Is Pixar included with Disney?


----------



## Nightfall (Oct 21, 2009)

My friend told me their hands aren't tied, so they do whatever they want really.. I wouldn't include them...


----------



## mystictrunks (Oct 21, 2009)

Disney. More classics.


----------



## Catterix (Oct 21, 2009)

Hmm... that's surprisingly tough. The question that kept popping into my head was; "Why?" Why do they even need to be compared? Does it matter? :S lol

However, in taking part of this thread, I think I'm going to have to say that I *like *Disney films more, I could rewatch The Lion King, Mulan, Tarzan, Hercules, 101 Dalmations, Jungle Book, Beauty & The Beast, Aladdin, etc. a million times over and still not get bored of them.

However, I think that Ghibli is *better*. The best of Ghibli anihilates the best of Disney. From ideas, to subtlety, to direction, to just the pure heart and soul of the films, I find Ghibli to be a thousand times better done.

But at the same time, there are a lot of Ghibli films I don't like, I thought Tales from Earthsea was atrocious, Nausicaa of the Valley of the Wind was dull as fuck, The Cat Returns was pretty weak, and Grave of the Fireflies was too over the top.
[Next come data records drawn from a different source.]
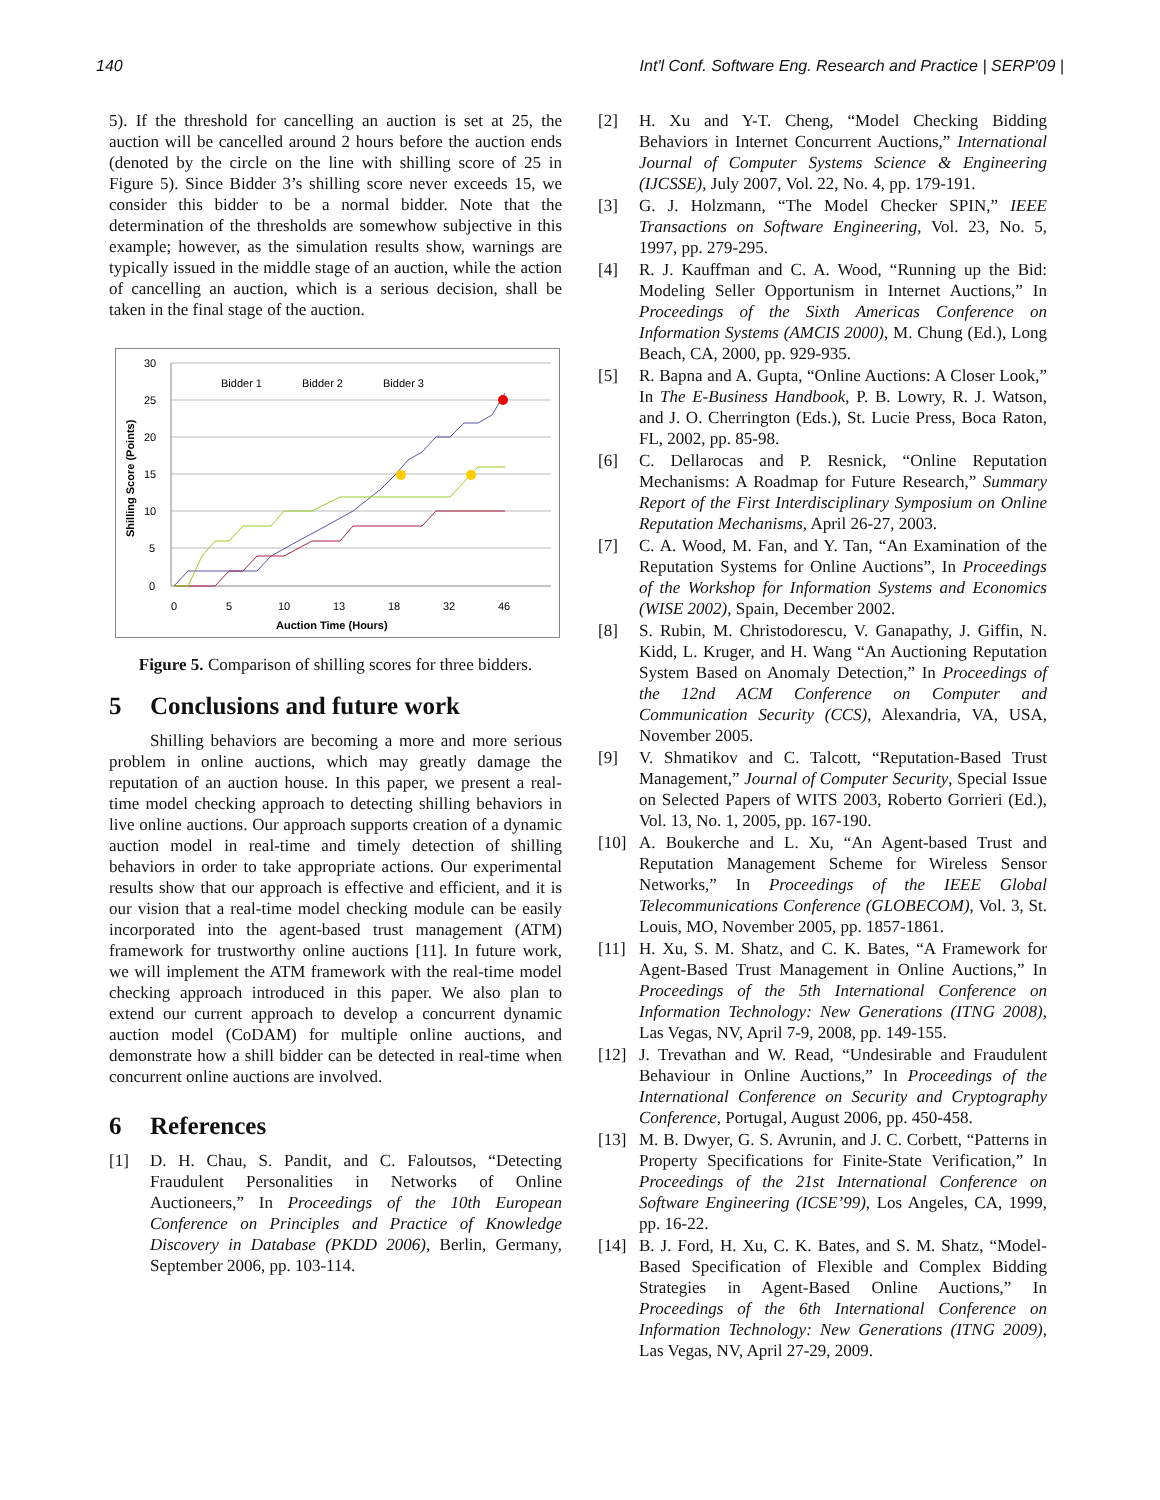140 Int'l Conf. Software Eng. Research and Practice | SERP'09 |
5). If the threshold for cancelling an auction is set at 25, the auction will be cancelled around 2 hours before the auction ends (denoted by the circle on the line with shilling score of 25 in Figure 5). Since Bidder 3’s shilling score never exceeds 15, we consider this bidder to be a normal bidder. Note that the determination of the thresholds are somewhow subjective in this example; however, as the simulation results show, warnings are typically issued in the middle stage of an auction, while the action of cancelling an auction, which is a serious decision, shall be taken in the final stage of the auction.
30
25
20
15
10
5
0
0
5
10
13
18
32
46
Auction Time (Hours)
Shilling Score (Points)
Bidder 1
Bidder 2
Bidder 3
Figure 5. Comparison of shilling scores for three bidders.
5 Conclusions and future work
Shilling behaviors are becoming a more and more serious problem in online auctions, which may greatly damage the reputation of an auction house. In this paper, we present a real-time model checking approach to detecting shilling behaviors in live online auctions. Our approach supports creation of a dynamic auction model in real-time and timely detection of shilling behaviors in order to take appropriate actions. Our experimental results show that our approach is effective and efficient, and it is our vision that a real-time model checking module can be easily incorporated into the agent-based trust management (ATM) framework for trustworthy online auctions [11]. In future work, we will implement the ATM framework with the real-time model checking approach introduced in this paper. We also plan to extend our current approach to develop a concurrent dynamic auction model (CoDAM) for multiple online auctions, and demonstrate how a shill bidder can be detected in real-time when concurrent online auctions are involved.
6 References
[1] D. H. Chau, S. Pandit, and C. Faloutsos, “Detecting Fraudulent Personalities in Networks of Online Auctioneers,” In Proceedings of the 10th European Conference on Principles and Practice of Knowledge Discovery in Database (PKDD 2006), Berlin, Germany, September 2006, pp. 103-114.
[2] H. Xu and Y-T. Cheng, “Model Checking Bidding Behaviors in Internet Concurrent Auctions,” International Journal of Computer Systems Science & Engineering (IJCSSE), July 2007, Vol. 22, No. 4, pp. 179-191.
[3] G. J. Holzmann, “The Model Checker SPIN,” IEEE Transactions on Software Engineering, Vol. 23, No. 5, 1997, pp. 279-295.
[4] R. J. Kauffman and C. A. Wood, “Running up the Bid: Modeling Seller Opportunism in Internet Auctions,” In Proceedings of the Sixth Americas Conference on Information Systems (AMCIS 2000), M. Chung (Ed.), Long Beach, CA, 2000, pp. 929-935.
[5] R. Bapna and A. Gupta, “Online Auctions: A Closer Look,” In The E-Business Handbook, P. B. Lowry, R. J. Watson, and J. O. Cherrington (Eds.), St. Lucie Press, Boca Raton, FL, 2002, pp. 85-98.
[6] C. Dellarocas and P. Resnick, “Online Reputation Mechanisms: A Roadmap for Future Research,” Summary Report of the First Interdisciplinary Symposium on Online Reputation Mechanisms, April 26-27, 2003.
[7] C. A. Wood, M. Fan, and Y. Tan, “An Examination of the Reputation Systems for Online Auctions”, In Proceedings of the Workshop for Information Systems and Economics (WISE 2002), Spain, December 2002.
[8] S. Rubin, M. Christodorescu, V. Ganapathy, J. Giffin, N. Kidd, L. Kruger, and H. Wang “An Auctioning Reputation System Based on Anomaly Detection,” In Proceedings of the 12nd ACM Conference on Computer and Communication Security (CCS), Alexandria, VA, USA, November 2005.
[9] V. Shmatikov and C. Talcott, “Reputation-Based Trust Management,” Journal of Computer Security, Special Issue on Selected Papers of WITS 2003, Roberto Gorrieri (Ed.), Vol. 13, No. 1, 2005, pp. 167-190.
[10] A. Boukerche and L. Xu, “An Agent-based Trust and Reputation Management Scheme for Wireless Sensor Networks,” In Proceedings of the IEEE Global Telecommunications Conference (GLOBECOM), Vol. 3, St. Louis, MO, November 2005, pp. 1857-1861.
[11] H. Xu, S. M. Shatz, and C. K. Bates, “A Framework for Agent-Based Trust Management in Online Auctions,” In Proceedings of the 5th International Conference on Information Technology: New Generations (ITNG 2008), Las Vegas, NV, April 7-9, 2008, pp. 149-155.
[12] J. Trevathan and W. Read, “Undesirable and Fraudulent Behaviour in Online Auctions,” In Proceedings of the International Conference on Security and Cryptography Conference, Portugal, August 2006, pp. 450-458.
[13] M. B. Dwyer, G. S. Avrunin, and J. C. Corbett, “Patterns in Property Specifications for Finite-State Verification,” In Proceedings of the 21st International Conference on Software Engineering (ICSE’99), Los Angeles, CA, 1999, pp. 16-22.
[14] B. J. Ford, H. Xu, C. K. Bates, and S. M. Shatz, “Model-Based Specification of Flexible and Complex Bidding Strategies in Agent-Based Online Auctions,” In Proceedings of the 6th International Conference on Information Technology: New Generations (ITNG 2009), Las Vegas, NV, April 27-29, 2009.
Whereas the bad Disney films, like Lilo & Stitch, Atlantis and Treasure Planet, were just incredibly forgettable, rather than actually bad or unenjoyable films.



Nightfall said:


> ^Don't forget Nausicaä of the Valley of the Wind...



I try my best to forget.


----------



## Ema Skye (Oct 21, 2009)

I love both but I'm leaning towards Disney just because it was a big part of my childhood.


----------



## Buskuv (Oct 21, 2009)

The histrionics of _Grave of Fireflies _was too much for me; I couldn't get into it.
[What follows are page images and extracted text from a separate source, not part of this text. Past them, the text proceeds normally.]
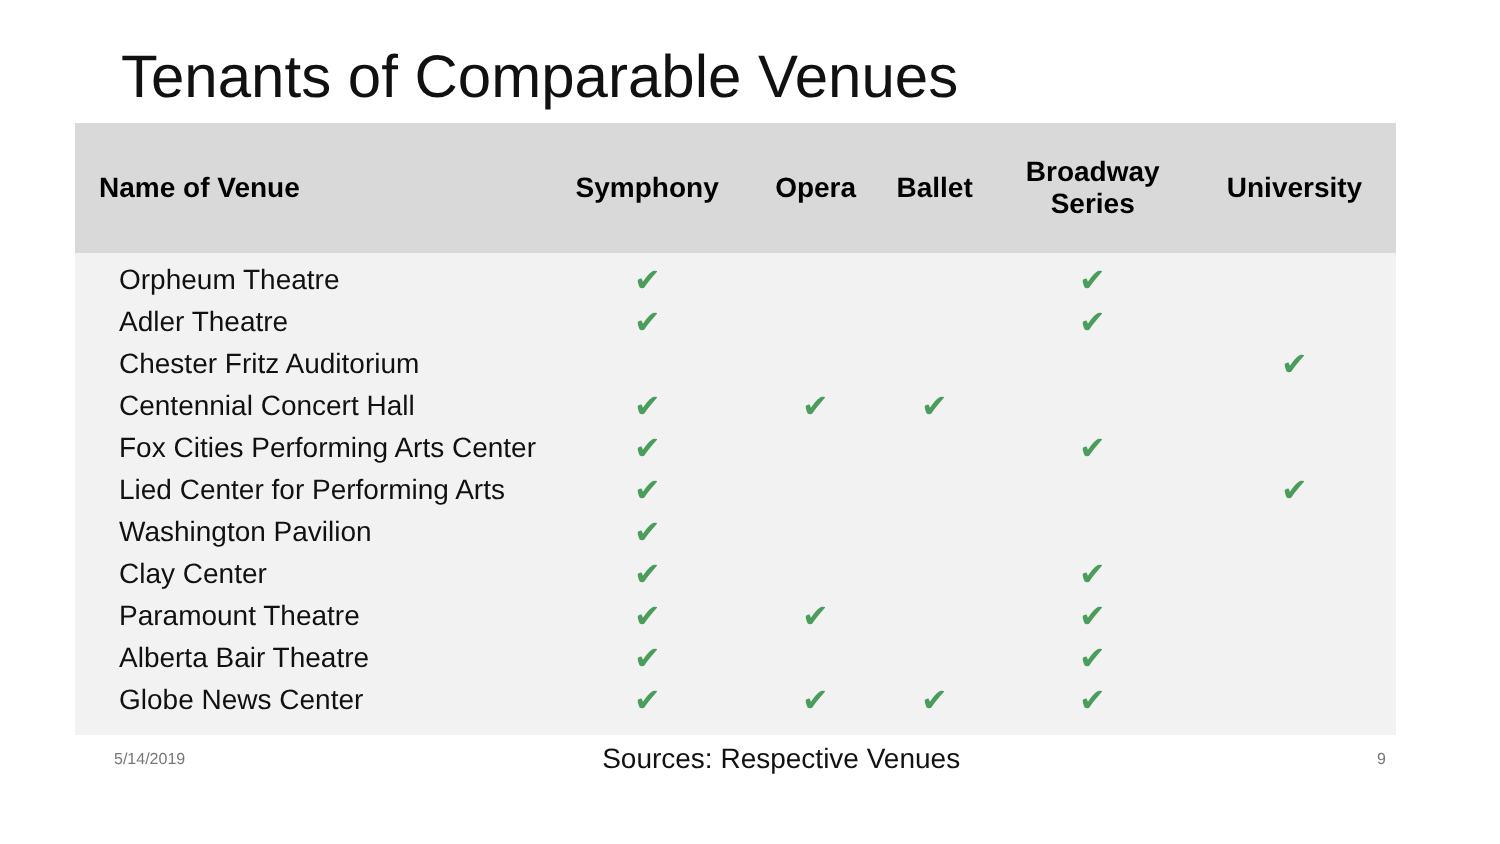Tenants of Comparable Venues
| Name of Venue | Symphony | Opera | Ballet | Broadway Series | University |
| --- | --- | --- | --- | --- | --- |
| Orpheum Theatre | ✔ | | | ✔ | |
| Adler Theatre | ✔ | | | ✔ | |
| Chester Fritz Auditorium | | | | | ✔ |
| Centennial Concert Hall | ✔ | ✔ | ✔ | | |
| Fox Cities Performing Arts Center | ✔ | | | ✔ | |
| Lied Center for Performing Arts | ✔ | | | | ✔ |
| Washington Pavilion | ✔ | | | | |
| Clay Center | ✔ | | | ✔ | |
| Paramount Theatre | ✔ | ✔ | | ✔ | |
| Alberta Bair Theatre | ✔ | | | ✔ | |
| Globe News Center | ✔ | ✔ | ✔ | ✔ | |
5/14/2019 Sources: Respective Venues 9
As much as I enjoy classic Disney, I'd give it Ghibli in terms of traditional animation.  Even though it's only a stamp, if we were to include Pixar into Disney's repertoire, it'd be much, much closer.


----------



## Yakushi Kabuto (Oct 21, 2009)

I think they have different sorts of appeal. Disney movies are things that I would want to rewatch years down the line. Casual material that makes me feel good and all nostalgic. Ghibli is something I consider to have amazing magical moments the first time I see it. But after that I just don't have much interest in rewatching even though I do believe overall they are of higher quality. Perhaps it is that they are too beautiful, if such a thing makes sense.


----------



## Catterix (Oct 21, 2009)

Yeah, them being beautiful makes a difference, and sense too  Ghibli films are definitely beautiful, both in art & animation and also just their stories and how they flow, it's so beautifully done.
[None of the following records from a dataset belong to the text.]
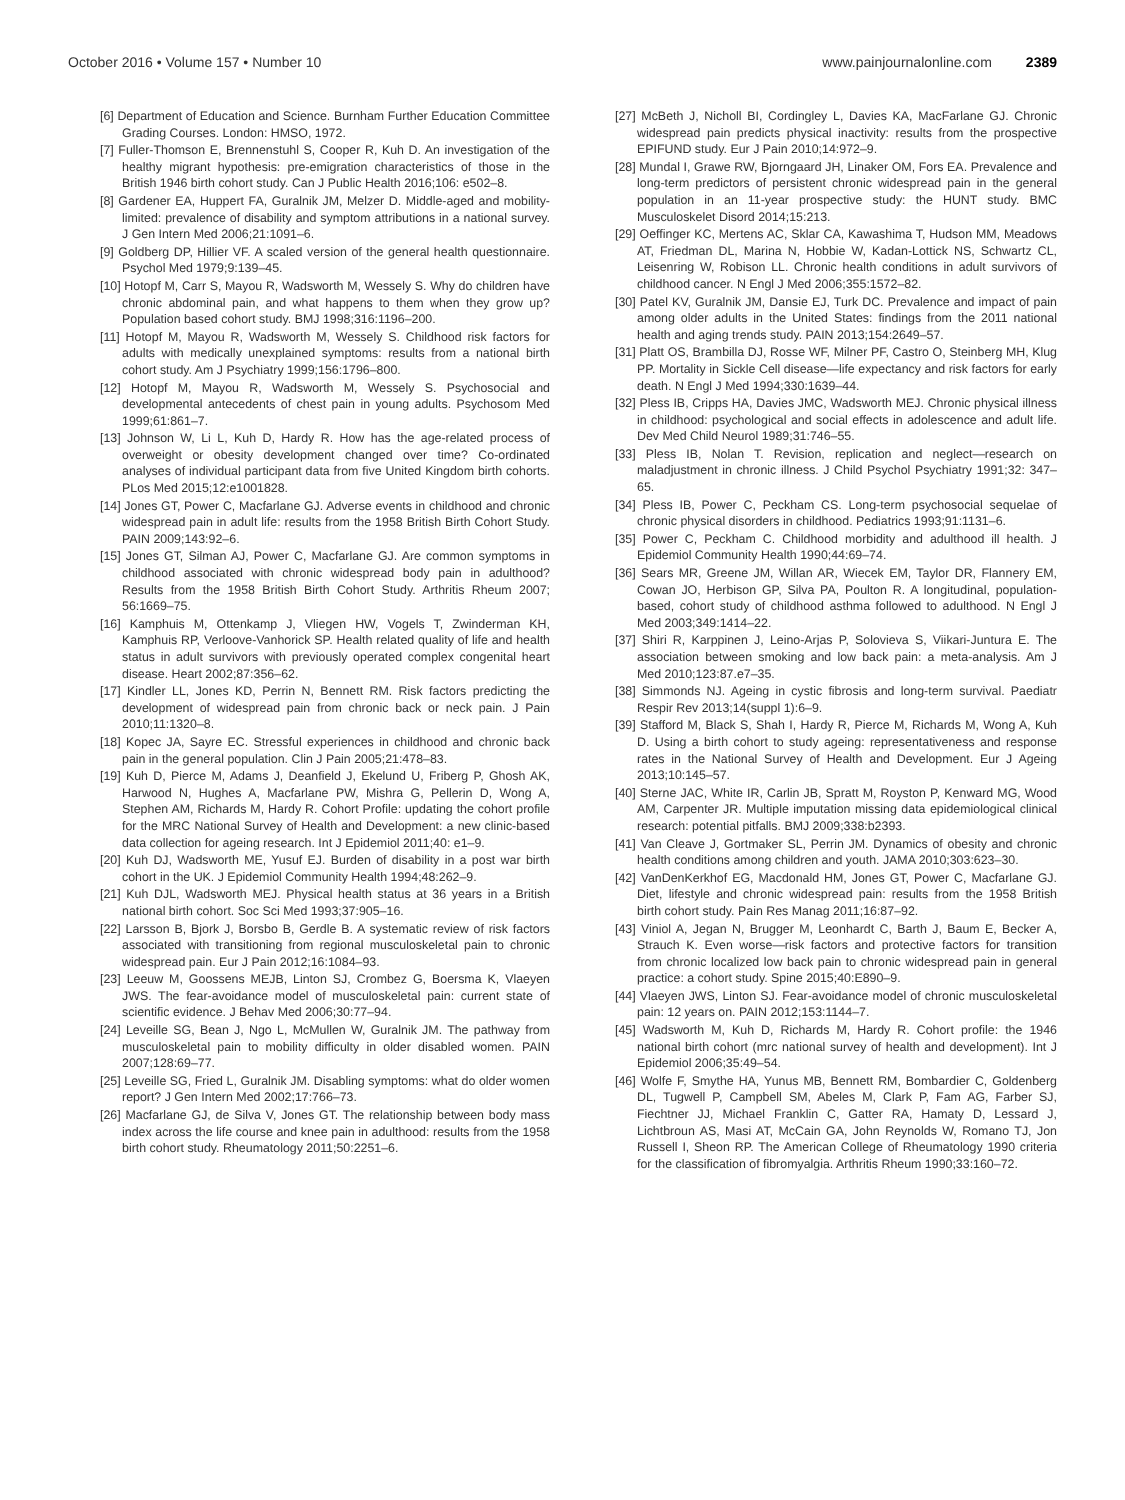October 2016 • Volume 157 • Number 10 www.painjournalonline.com 2389
[6] Department of Education and Science. Burnham Further Education Committee Grading Courses. London: HMSO, 1972.
[7] Fuller-Thomson E, Brennenstuhl S, Cooper R, Kuh D. An investigation of the healthy migrant hypothesis: pre-emigration characteristics of those in the British 1946 birth cohort study. Can J Public Health 2016;106: e502–8.
[8] Gardener EA, Huppert FA, Guralnik JM, Melzer D. Middle-aged and mobility-limited: prevalence of disability and symptom attributions in a national survey. J Gen Intern Med 2006;21:1091–6.
[9] Goldberg DP, Hillier VF. A scaled version of the general health questionnaire. Psychol Med 1979;9:139–45.
[10] Hotopf M, Carr S, Mayou R, Wadsworth M, Wessely S. Why do children have chronic abdominal pain, and what happens to them when they grow up? Population based cohort study. BMJ 1998;316:1196–200.
[11] Hotopf M, Mayou R, Wadsworth M, Wessely S. Childhood risk factors for adults with medically unexplained symptoms: results from a national birth cohort study. Am J Psychiatry 1999;156:1796–800.
[12] Hotopf M, Mayou R, Wadsworth M, Wessely S. Psychosocial and developmental antecedents of chest pain in young adults. Psychosom Med 1999;61:861–7.
[13] Johnson W, Li L, Kuh D, Hardy R. How has the age-related process of overweight or obesity development changed over time? Co-ordinated analyses of individual participant data from five United Kingdom birth cohorts. PLos Med 2015;12:e1001828.
[14] Jones GT, Power C, Macfarlane GJ. Adverse events in childhood and chronic widespread pain in adult life: results from the 1958 British Birth Cohort Study. PAIN 2009;143:92–6.
[15] Jones GT, Silman AJ, Power C, Macfarlane GJ. Are common symptoms in childhood associated with chronic widespread body pain in adulthood? Results from the 1958 British Birth Cohort Study. Arthritis Rheum 2007; 56:1669–75.
[16] Kamphuis M, Ottenkamp J, Vliegen HW, Vogels T, Zwinderman KH, Kamphuis RP, Verloove-Vanhorick SP. Health related quality of life and health status in adult survivors with previously operated complex congenital heart disease. Heart 2002;87:356–62.
[17] Kindler LL, Jones KD, Perrin N, Bennett RM. Risk factors predicting the development of widespread pain from chronic back or neck pain. J Pain 2010;11:1320–8.
[18] Kopec JA, Sayre EC. Stressful experiences in childhood and chronic back pain in the general population. Clin J Pain 2005;21:478–83.
[19] Kuh D, Pierce M, Adams J, Deanfield J, Ekelund U, Friberg P, Ghosh AK, Harwood N, Hughes A, Macfarlane PW, Mishra G, Pellerin D, Wong A, Stephen AM, Richards M, Hardy R. Cohort Profile: updating the cohort profile for the MRC National Survey of Health and Development: a new clinic-based data collection for ageing research. Int J Epidemiol 2011;40: e1–9.
[20] Kuh DJ, Wadsworth ME, Yusuf EJ. Burden of disability in a post war birth cohort in the UK. J Epidemiol Community Health 1994;48:262–9.
[21] Kuh DJL, Wadsworth MEJ. Physical health status at 36 years in a British national birth cohort. Soc Sci Med 1993;37:905–16.
[22] Larsson B, Bjork J, Borsbo B, Gerdle B. A systematic review of risk factors associated with transitioning from regional musculoskeletal pain to chronic widespread pain. Eur J Pain 2012;16:1084–93.
[23] Leeuw M, Goossens MEJB, Linton SJ, Crombez G, Boersma K, Vlaeyen JWS. The fear-avoidance model of musculoskeletal pain: current state of scientific evidence. J Behav Med 2006;30:77–94.
[24] Leveille SG, Bean J, Ngo L, McMullen W, Guralnik JM. The pathway from musculoskeletal pain to mobility difficulty in older disabled women. PAIN 2007;128:69–77.
[25] Leveille SG, Fried L, Guralnik JM. Disabling symptoms: what do older women report? J Gen Intern Med 2002;17:766–73.
[26] Macfarlane GJ, de Silva V, Jones GT. The relationship between body mass index across the life course and knee pain in adulthood: results from the 1958 birth cohort study. Rheumatology 2011;50:2251–6.
[27] McBeth J, Nicholl BI, Cordingley L, Davies KA, MacFarlane GJ. Chronic widespread pain predicts physical inactivity: results from the prospective EPIFUND study. Eur J Pain 2010;14:972–9.
[28] Mundal I, Grawe RW, Bjorngaard JH, Linaker OM, Fors EA. Prevalence and long-term predictors of persistent chronic widespread pain in the general population in an 11-year prospective study: the HUNT study. BMC Musculoskelet Disord 2014;15:213.
[29] Oeffinger KC, Mertens AC, Sklar CA, Kawashima T, Hudson MM, Meadows AT, Friedman DL, Marina N, Hobbie W, Kadan-Lottick NS, Schwartz CL, Leisenring W, Robison LL. Chronic health conditions in adult survivors of childhood cancer. N Engl J Med 2006;355:1572–82.
[30] Patel KV, Guralnik JM, Dansie EJ, Turk DC. Prevalence and impact of pain among older adults in the United States: findings from the 2011 national health and aging trends study. PAIN 2013;154:2649–57.
[31] Platt OS, Brambilla DJ, Rosse WF, Milner PF, Castro O, Steinberg MH, Klug PP. Mortality in Sickle Cell disease—life expectancy and risk factors for early death. N Engl J Med 1994;330:1639–44.
[32] Pless IB, Cripps HA, Davies JMC, Wadsworth MEJ. Chronic physical illness in childhood: psychological and social effects in adolescence and adult life. Dev Med Child Neurol 1989;31:746–55.
[33] Pless IB, Nolan T. Revision, replication and neglect—research on maladjustment in chronic illness. J Child Psychol Psychiatry 1991;32: 347–65.
[34] Pless IB, Power C, Peckham CS. Long-term psychosocial sequelae of chronic physical disorders in childhood. Pediatrics 1993;91:1131–6.
[35] Power C, Peckham C. Childhood morbidity and adulthood ill health. J Epidemiol Community Health 1990;44:69–74.
[36] Sears MR, Greene JM, Willan AR, Wiecek EM, Taylor DR, Flannery EM, Cowan JO, Herbison GP, Silva PA, Poulton R. A longitudinal, population-based, cohort study of childhood asthma followed to adulthood. N Engl J Med 2003;349:1414–22.
[37] Shiri R, Karppinen J, Leino-Arjas P, Solovieva S, Viikari-Juntura E. The association between smoking and low back pain: a meta-analysis. Am J Med 2010;123:87.e7–35.
[38] Simmonds NJ. Ageing in cystic fibrosis and long-term survival. Paediatr Respir Rev 2013;14(suppl 1):6–9.
[39] Stafford M, Black S, Shah I, Hardy R, Pierce M, Richards M, Wong A, Kuh D. Using a birth cohort to study ageing: representativeness and response rates in the National Survey of Health and Development. Eur J Ageing 2013;10:145–57.
[40] Sterne JAC, White IR, Carlin JB, Spratt M, Royston P, Kenward MG, Wood AM, Carpenter JR. Multiple imputation missing data epidemiological clinical research: potential pitfalls. BMJ 2009;338:b2393.
[41] Van Cleave J, Gortmaker SL, Perrin JM. Dynamics of obesity and chronic health conditions among children and youth. JAMA 2010;303:623–30.
[42] VanDenKerkhof EG, Macdonald HM, Jones GT, Power C, Macfarlane GJ. Diet, lifestyle and chronic widespread pain: results from the 1958 British birth cohort study. Pain Res Manag 2011;16:87–92.
[43] Viniol A, Jegan N, Brugger M, Leonhardt C, Barth J, Baum E, Becker A, Strauch K. Even worse—risk factors and protective factors for transition from chronic localized low back pain to chronic widespread pain in general practice: a cohort study. Spine 2015;40:E890–9.
[44] Vlaeyen JWS, Linton SJ. Fear-avoidance model of chronic musculoskeletal pain: 12 years on. PAIN 2012;153:1144–7.
[45] Wadsworth M, Kuh D, Richards M, Hardy R. Cohort profile: the 1946 national birth cohort (mrc national survey of health and development). Int J Epidemiol 2006;35:49–54.
[46] Wolfe F, Smythe HA, Yunus MB, Bennett RM, Bombardier C, Goldenberg DL, Tugwell P, Campbell SM, Abeles M, Clark P, Fam AG, Farber SJ, Fiechtner JJ, Michael Franklin C, Gatter RA, Hamaty D, Lessard J, Lichtbroun AS, Masi AT, McCain GA, John Reynolds W, Romano TJ, Jon Russell I, Sheon RP. The American College of Rheumatology 1990 criteria for the classification of fibromyalgia. Arthritis Rheum 1990;33:160–72.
Objectively, being beautiful doesn't necessarily make something better, but if a Ghibli film being beautiful is done better than a Disney film being... charming, say, then yes it counts


----------



## Mister B (Oct 21, 2009)

Disney is so overrated. Ghibli had some excellent, beautiful films (Spirited Away, My Neighbor Totoro etc) that were of original material (I think Ghibli have adapted a few stories for films like Disney did, though) and extremely high quality. Disney however, bar Pixar, have had some awful movies that only appeal to kids, and they've raped the source material a few times (like with the Jungle Book, a good book got turned into a crappy movie). Ghibli > Disney

(lol one of my few serious posts)


----------



## Ennoea (Oct 21, 2009)

Alot of Disney movies from my childhood don't hold up well, they're enjoyable enough and at times fantastic but its disposable entertainment, Ghibli unfortunately is on another level to Disney.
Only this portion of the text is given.